AI continuously improves the picture. As patients search, schedule, and navigate care, AI-driven models detect patterns in language and behavior – and use those signals to sharpen how providers are described and matched over time.
Best-fit care in practice: Piedmont Healthcare
Piedmont Healthcare, a major southeastern health system, was struggling with scheduling dead ends that drove high abandonment rates. They replaced their traditional PDM tool with DexCare’s patient navigation and booking platform, and the results were immediate.
By infusing best-fit care into their access strategy, Piedmont:
- Converted 50% more patients into appointments through cross-sell booking flows
- Accommodated 31% more new patients
- Cut time-to-appointment by five full days
These results show what becomes possible when health systems make it easier for providers and patients to make the perfect match.
Ready to solve your patient access puzzle?

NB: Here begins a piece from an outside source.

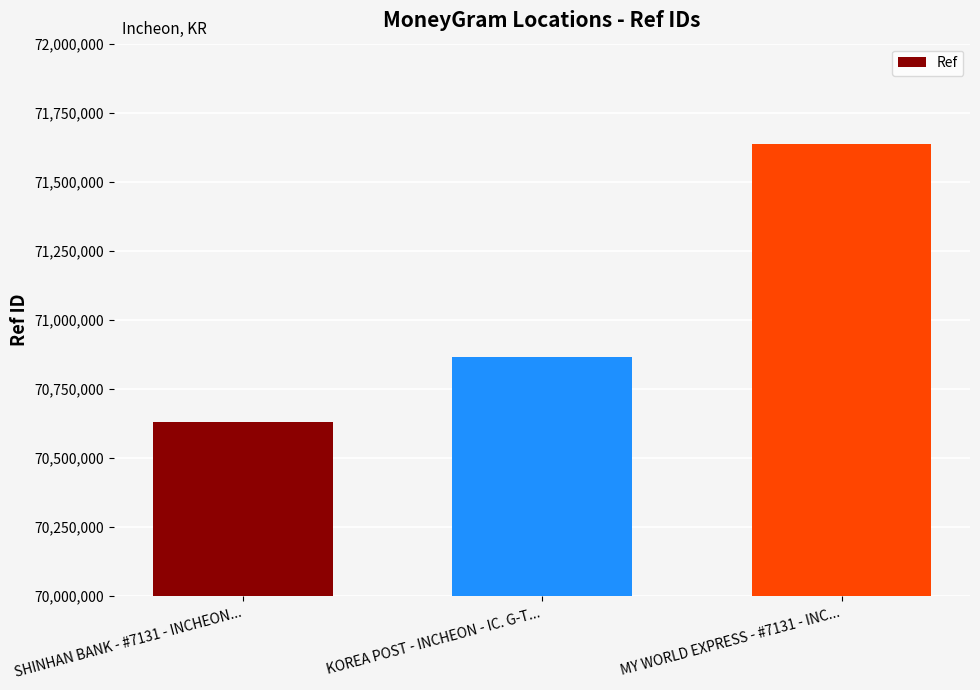

How many categories are shown in the chart?

3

Building a patient access strategy without best-fit intelligence is like navigating with an old GPS. You’ll eventually reach your destination, but not as quickly or efficiently as you could – and you’ll likely lose significant business along the way. To get your patient navigation strategy back on course, take these three steps:
1. Identify the dead ends. Search for providers in your “find a doctor” tool and see what happens. Which providers and locations show up? Which are missing? Are scheduling options always available, and if not, why?
2. Test your search function using real words. Get into the mindset of patients and use language they’d use to search, such as “doctor for my kid” instead of “pediatrician.” Then take note of the results.
3. See what’s missing. Does a search for orthopedists miss the new clinic that opened six months ago? Are virtual care options showing up when you search?